**TEXTO FORNECIDO**.
• • • •

Cenário onde Rachel de Queiroz viveu, Ilha do Governador (RJ) é revisitada em imagens e diálogos

Sem o mínimo de referência geográfica do local para onde iríamos, encontrar um taxista que morava lá há 42 anos permitiu um passeio imersivo e singular

Escrito por Roberta Souza , roberta.souza@diariodonordeste.com.br
Legenda: A calmaria de fim de tarde na Praia do Jequiá
Foto: Foto: Fabiane de Paula

Custou para um motorista aceitar a corrida no aplicativo. Dois cancelaram antes de José Walter se apresentar ao meio-dia na porta do hotel em que estávamos hospedadas, eu e a fotógrafa Fabiane de Paula, para nos levar ao destino planejado. A Ilha do Governador era nossa escolha por dois motivos: lá ficava a quadra de uma das escolas de samba que homenagearia o Ceará na Sapucaí, no Carnaval de 2019; mas também era o cenário onde Rachel de Queiroz (1910-2003) tinha vivido por mais de uma década.

• • • •

Entradas da coleção
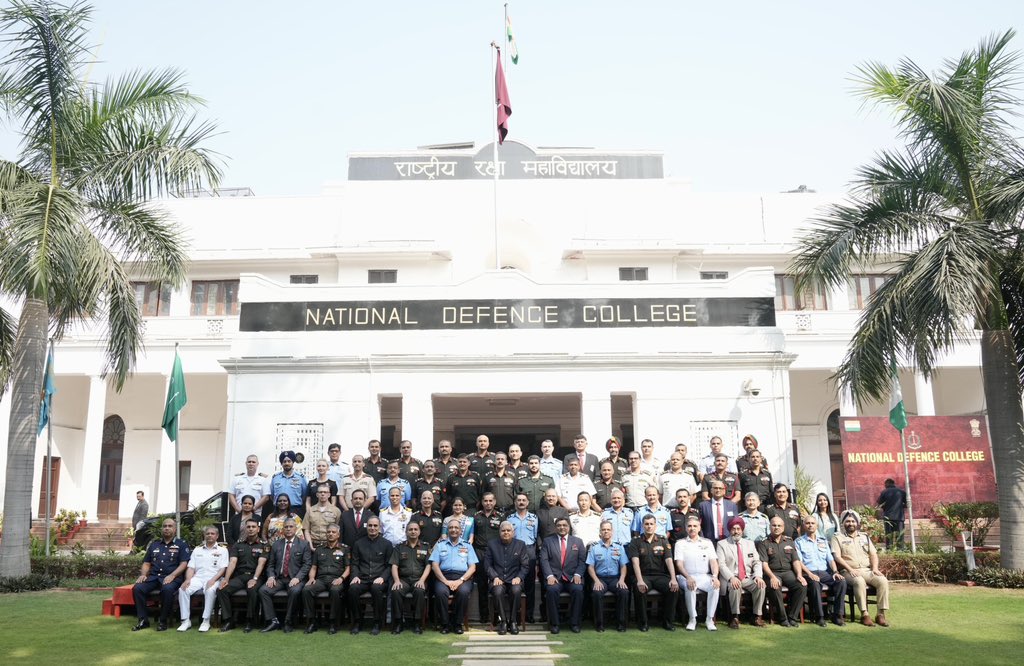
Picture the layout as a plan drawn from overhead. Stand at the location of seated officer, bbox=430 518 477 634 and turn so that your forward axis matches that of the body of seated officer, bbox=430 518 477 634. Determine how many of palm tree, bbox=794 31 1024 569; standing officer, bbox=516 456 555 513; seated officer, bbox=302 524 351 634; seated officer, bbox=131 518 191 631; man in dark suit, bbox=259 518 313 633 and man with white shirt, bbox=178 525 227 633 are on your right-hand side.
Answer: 4

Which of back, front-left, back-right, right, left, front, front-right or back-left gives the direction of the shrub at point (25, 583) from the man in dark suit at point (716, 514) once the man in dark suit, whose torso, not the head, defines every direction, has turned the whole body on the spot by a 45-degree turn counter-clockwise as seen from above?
back-right

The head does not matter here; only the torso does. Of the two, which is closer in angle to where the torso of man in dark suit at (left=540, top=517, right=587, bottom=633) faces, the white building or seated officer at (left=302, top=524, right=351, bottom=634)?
the seated officer
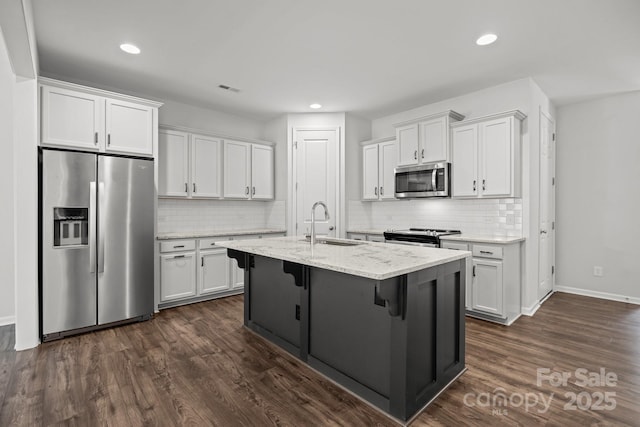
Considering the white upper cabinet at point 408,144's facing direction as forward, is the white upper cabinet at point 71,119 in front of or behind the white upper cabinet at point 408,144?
in front

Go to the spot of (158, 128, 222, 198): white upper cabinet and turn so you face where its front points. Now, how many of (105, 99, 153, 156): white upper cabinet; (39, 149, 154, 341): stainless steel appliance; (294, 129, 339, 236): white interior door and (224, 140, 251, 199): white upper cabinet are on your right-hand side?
2

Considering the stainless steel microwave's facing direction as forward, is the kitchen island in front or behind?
in front

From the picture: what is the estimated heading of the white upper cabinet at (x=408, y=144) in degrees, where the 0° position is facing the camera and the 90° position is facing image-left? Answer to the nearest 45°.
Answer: approximately 45°

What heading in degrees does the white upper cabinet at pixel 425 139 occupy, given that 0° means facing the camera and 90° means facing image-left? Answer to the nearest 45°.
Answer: approximately 45°

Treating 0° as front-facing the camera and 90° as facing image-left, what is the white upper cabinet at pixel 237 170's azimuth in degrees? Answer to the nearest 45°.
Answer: approximately 315°

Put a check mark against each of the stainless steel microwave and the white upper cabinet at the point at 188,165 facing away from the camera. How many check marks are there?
0

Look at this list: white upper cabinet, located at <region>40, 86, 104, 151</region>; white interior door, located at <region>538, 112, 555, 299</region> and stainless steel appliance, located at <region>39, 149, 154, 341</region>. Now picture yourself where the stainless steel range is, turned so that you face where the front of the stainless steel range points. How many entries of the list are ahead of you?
2

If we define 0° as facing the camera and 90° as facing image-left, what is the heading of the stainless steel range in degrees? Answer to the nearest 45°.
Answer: approximately 45°
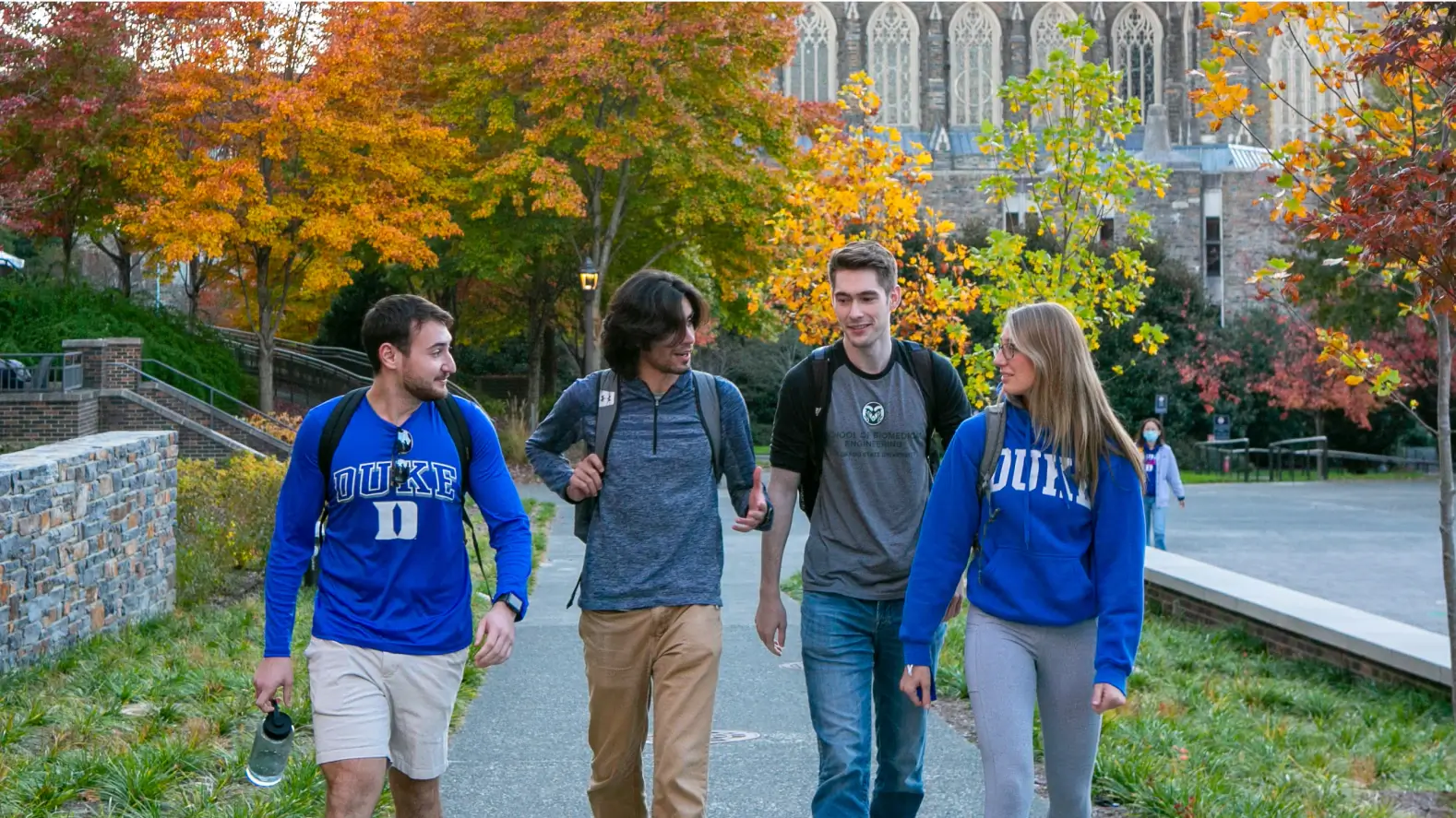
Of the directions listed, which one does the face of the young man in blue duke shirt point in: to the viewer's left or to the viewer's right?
to the viewer's right

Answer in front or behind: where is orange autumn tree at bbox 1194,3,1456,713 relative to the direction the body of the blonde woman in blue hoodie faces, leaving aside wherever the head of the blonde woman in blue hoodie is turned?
behind

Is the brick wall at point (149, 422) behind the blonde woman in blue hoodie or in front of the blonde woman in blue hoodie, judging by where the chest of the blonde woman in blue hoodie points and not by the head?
behind

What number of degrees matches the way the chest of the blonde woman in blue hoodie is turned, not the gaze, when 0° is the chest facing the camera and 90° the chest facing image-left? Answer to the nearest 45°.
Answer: approximately 0°

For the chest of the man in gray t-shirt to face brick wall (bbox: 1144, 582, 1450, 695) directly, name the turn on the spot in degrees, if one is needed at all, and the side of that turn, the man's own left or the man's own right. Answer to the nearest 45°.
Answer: approximately 135° to the man's own left

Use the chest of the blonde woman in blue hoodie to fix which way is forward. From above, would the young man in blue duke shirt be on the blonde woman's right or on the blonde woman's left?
on the blonde woman's right
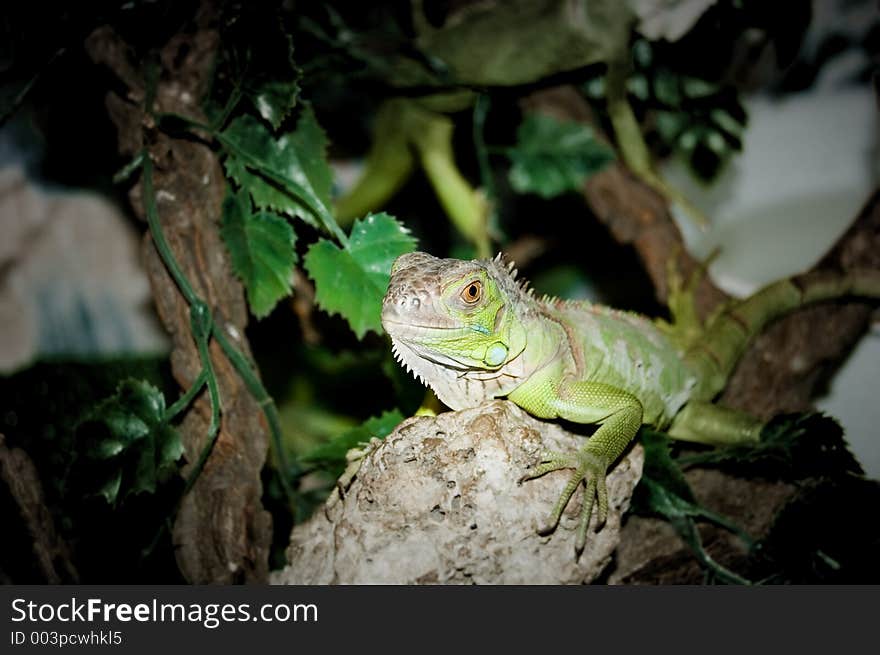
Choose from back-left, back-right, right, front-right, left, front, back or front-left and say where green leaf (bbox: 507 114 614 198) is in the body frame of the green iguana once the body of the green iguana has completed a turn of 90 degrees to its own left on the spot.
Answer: back-left

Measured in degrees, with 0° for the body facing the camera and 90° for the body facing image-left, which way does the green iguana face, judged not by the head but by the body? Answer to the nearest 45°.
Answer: approximately 45°
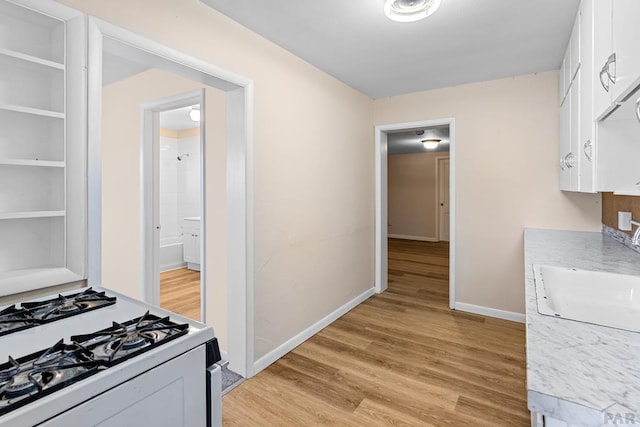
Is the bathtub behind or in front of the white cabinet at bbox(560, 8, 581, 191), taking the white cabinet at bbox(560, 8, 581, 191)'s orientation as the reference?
in front

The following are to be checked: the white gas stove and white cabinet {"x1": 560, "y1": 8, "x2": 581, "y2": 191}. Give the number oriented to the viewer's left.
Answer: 1

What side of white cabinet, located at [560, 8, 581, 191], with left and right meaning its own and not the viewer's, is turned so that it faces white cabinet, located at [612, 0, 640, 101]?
left

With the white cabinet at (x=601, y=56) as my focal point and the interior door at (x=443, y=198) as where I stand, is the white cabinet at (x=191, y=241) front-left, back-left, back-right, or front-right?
front-right

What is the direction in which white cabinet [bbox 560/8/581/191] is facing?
to the viewer's left

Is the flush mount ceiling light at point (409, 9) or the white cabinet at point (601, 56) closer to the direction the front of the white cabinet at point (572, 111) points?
the flush mount ceiling light

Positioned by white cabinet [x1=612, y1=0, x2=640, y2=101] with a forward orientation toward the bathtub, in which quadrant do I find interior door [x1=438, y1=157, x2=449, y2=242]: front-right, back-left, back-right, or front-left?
front-right

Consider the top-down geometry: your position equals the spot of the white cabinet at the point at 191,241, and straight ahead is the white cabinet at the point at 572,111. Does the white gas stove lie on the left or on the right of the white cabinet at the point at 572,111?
right

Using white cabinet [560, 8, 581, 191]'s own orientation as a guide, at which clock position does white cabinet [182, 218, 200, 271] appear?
white cabinet [182, 218, 200, 271] is roughly at 12 o'clock from white cabinet [560, 8, 581, 191].

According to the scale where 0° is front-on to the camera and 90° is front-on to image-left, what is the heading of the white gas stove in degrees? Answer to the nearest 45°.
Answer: approximately 225°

• • • •

**TAREFAS A CUMPRIR**.
[A] Liste todas as pessoas mencionadas pelo nome no texto sobre a Ilha do Governador.
[B] Indique se cada afirmação abaixo concorda com o texto sobre a Ilha do Governador e cite as palavras exatas que decidem. (i) Dois motoristas cancelaram a corrida antes da chegada de José Walter. (ii) Rachel de Queiroz viveu na Ilha do Governador por menos de cinco anos. (iii) O taxista morava no local havia 42 anos.
[C] Reproduza palavra por palavra o trecho do texto sobre a Ilha do Governador que vai de "Custou para um" até "de uma década.", inclusive.

**RESPOSTAS DOS EXERCÍCIOS**.
[A] Rachel de Queiroz, Roberta Souza, Fabiane de Paula e José Walter.

[B]
(i) Sim: "Dois cancelaram antes de José Walter se apresentar ao meio-dia na porta do hotel".
(ii) Não: "o cenário onde Rachel de Queiroz (1910-2003) tinha vivido por mais de uma década".
(iii) Sim: "encontrar um taxista que morava lá há 42 anos".

[C]
Custou para um motorista aceitar a corrida no aplicativo. Dois cancelaram antes de José Walter se apresentar ao meio-dia na porta do hotel em que estávamos hospedadas, eu e a fotógrafa Fabiane de Paula, para nos levar ao destino planejado. A Ilha do Governador era nossa escolha por dois motivos: lá ficava a quadra de uma das escolas de samba que homenagearia o Ceará na Sapucaí, no Carnaval de 2019; mas também era o cenário onde Rachel de Queiroz (1910-2003) tinha vivido por mais de uma década.